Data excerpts
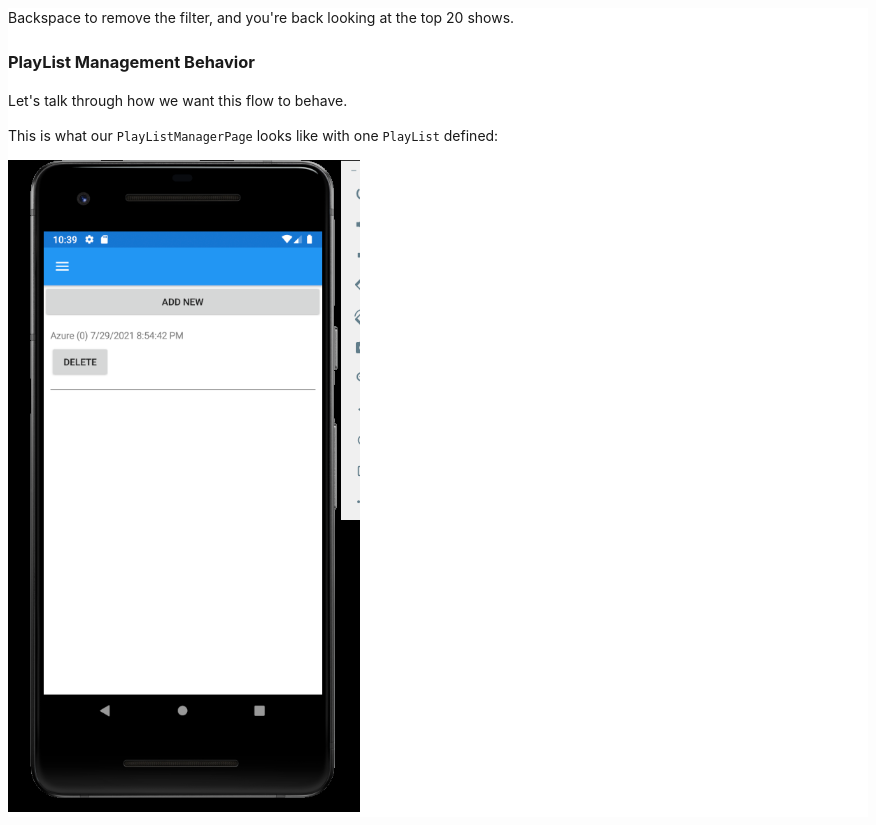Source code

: Backspace to remove the filter, and you're back looking at the top 20 shows.

### PlayList Management Behavior

Let's talk through how we want this flow to behave.

This is what our `PlayListManagerPage` looks like with one `PlayList` defined:

<img src="ModalDialogs Images/image-20210729223952418.png" alt="image-20210729223952418" style="zoom:70%;" />
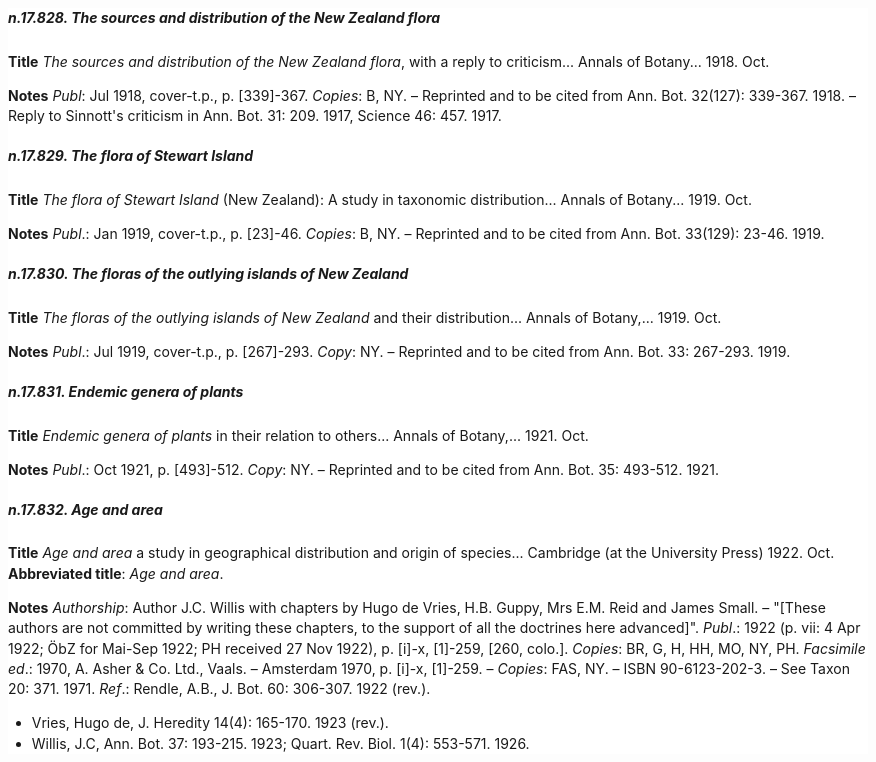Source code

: ##### n.17.828. The sources and distribution of the New Zealand flora

**Title**
*The sources and distribution of the New Zealand flora*, with a reply to criticism... Annals of Botany... 1918. Oct.

**Notes**
*Publ*: Jul 1918, cover-t.p., p. \[339\]-367. *Copies*: B, NY. – Reprinted and to be cited from Ann. Bot. 32(127): 339-367. 1918. – Reply to Sinnott's criticism in Ann. Bot. 31: 209. 1917, Science 46: 457. 1917.

##### n.17.829. The flora of Stewart Island

**Title**
*The flora of Stewart Island* (New Zealand): A study in taxonomic distribution... Annals of Botany... 1919. Oct.

**Notes**
*Publ*.: Jan 1919, cover-t.p., p. \[23\]-46. *Copies*: B, NY. – Reprinted and to be cited from Ann. Bot. 33(129): 23-46. 1919.

##### n.17.830. The floras of the outlying islands of New Zealand

**Title**
*The floras of the outlying islands of New Zealand* and their distribution... Annals of Botany,... 1919. Oct.

**Notes**
*Publ*.: Jul 1919, cover-t.p., p. \[267\]-293. *Copy*: NY. – Reprinted and to be cited from Ann. Bot. 33: 267-293. 1919.

##### n.17.831. Endemic genera of plants

**Title**
*Endemic genera of plants* in their relation to others... Annals of Botany,... 1921. Oct.

**Notes**
*Publ*.: Oct 1921, p. \[493\]-512. *Copy*: NY. – Reprinted and to be cited from Ann. Bot. 35: 493-512. 1921.

##### n.17.832. Age and area

**Title**
*Age and area* a study in geographical distribution and origin of species... Cambridge (at the University Press) 1922. Oct.
**Abbreviated title**: *Age and area*.

**Notes**
*Authorship*: Author J.C. Willis with chapters by Hugo de Vries, H.B. Guppy, Mrs E.M. Reid and James Small. – "\[These authors are not committed by writing these chapters, to the support of all the doctrines here advanced\]".
*Publ*.: 1922 (p. vii: 4 Apr 1922; ÖbZ for Mai-Sep 1922; PH received 27 Nov 1922), p. \[i\]-x, \[1\]-259, \[260, colo.\]. *Copies*: BR, G, H, HH, MO, NY, PH.
*Facsimile ed*.: 1970, A. Asher & Co. Ltd., Vaals. – Amsterdam 1970, p. \[i\]-x, \[1\]-259. – *Copies*: FAS, NY. – ISBN 90-6123-202-3. – See Taxon 20: 371. 1971.
*Ref*.: Rendle, A.B., J. Bot. 60: 306-307. 1922 (rev.).
- Vries, Hugo de, J. Heredity 14(4): 165-170. 1923 (rev.).
- Willis, J.C, Ann. Bot. 37: 193-215. 1923; Quart. Rev. Biol. 1(4): 553-571. 1926.
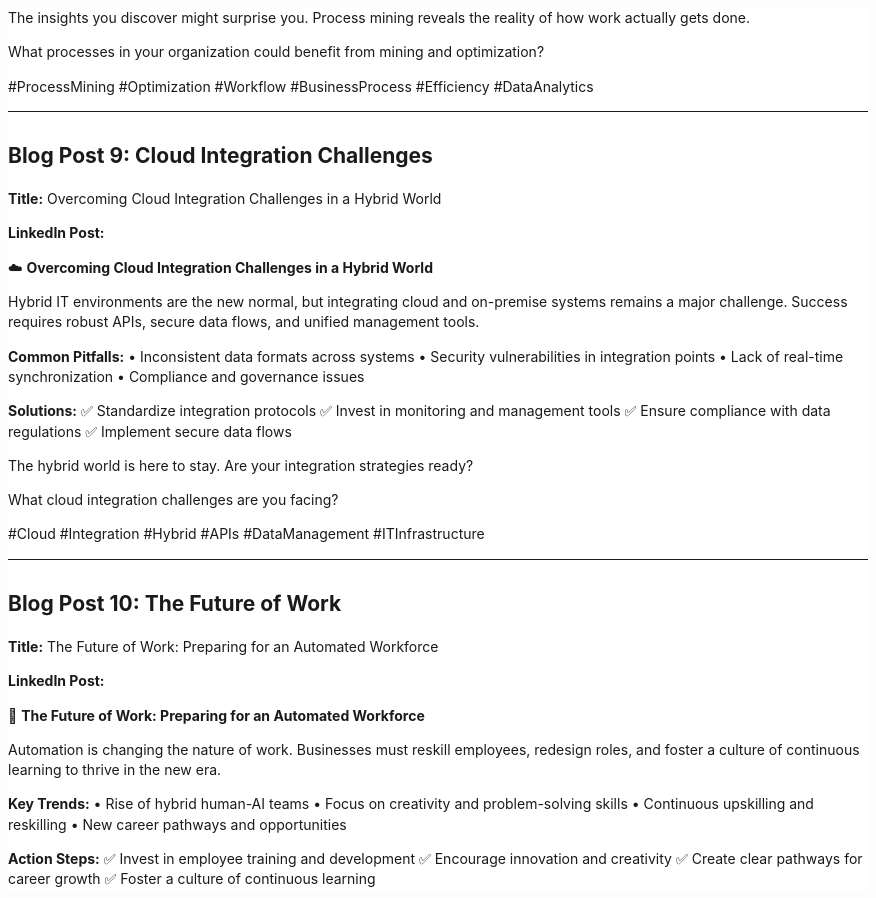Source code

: The insights you discover might surprise you. Process mining reveals the reality of how work actually gets done.

What processes in your organization could benefit from mining and optimization?

#ProcessMining #Optimization #Workflow #BusinessProcess #Efficiency #DataAnalytics

---

## Blog Post 9: Cloud Integration Challenges

**Title:** Overcoming Cloud Integration Challenges in a Hybrid World

**LinkedIn Post:**

☁️ **Overcoming Cloud Integration Challenges in a Hybrid World**

Hybrid IT environments are the new normal, but integrating cloud and on-premise systems remains a major challenge. Success requires robust APIs, secure data flows, and unified management tools.

**Common Pitfalls:**
• Inconsistent data formats across systems
• Security vulnerabilities in integration points
• Lack of real-time synchronization
• Compliance and governance issues

**Solutions:**
✅ Standardize integration protocols
✅ Invest in monitoring and management tools
✅ Ensure compliance with data regulations
✅ Implement secure data flows

The hybrid world is here to stay. Are your integration strategies ready?

What cloud integration challenges are you facing?

#Cloud #Integration #Hybrid #APIs #DataManagement #ITInfrastructure

---

## Blog Post 10: The Future of Work

**Title:** The Future of Work: Preparing for an Automated Workforce

**LinkedIn Post:**

🚀 **The Future of Work: Preparing for an Automated Workforce**

Automation is changing the nature of work. Businesses must reskill employees, redesign roles, and foster a culture of continuous learning to thrive in the new era.

**Key Trends:**
• Rise of hybrid human-AI teams
• Focus on creativity and problem-solving skills
• Continuous upskilling and reskilling
• New career pathways and opportunities

**Action Steps:**
✅ Invest in employee training and development
✅ Encourage innovation and creativity
✅ Create clear pathways for career growth
✅ Foster a culture of continuous learning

**Exercise aim:** From the records above, select and copy each line that contains the word "Workforce".

**Your solution:**
**Title:** The Future of Work: Preparing for an Automated Workforce
🚀 **The Future of Work: Preparing for an Automated Workforce**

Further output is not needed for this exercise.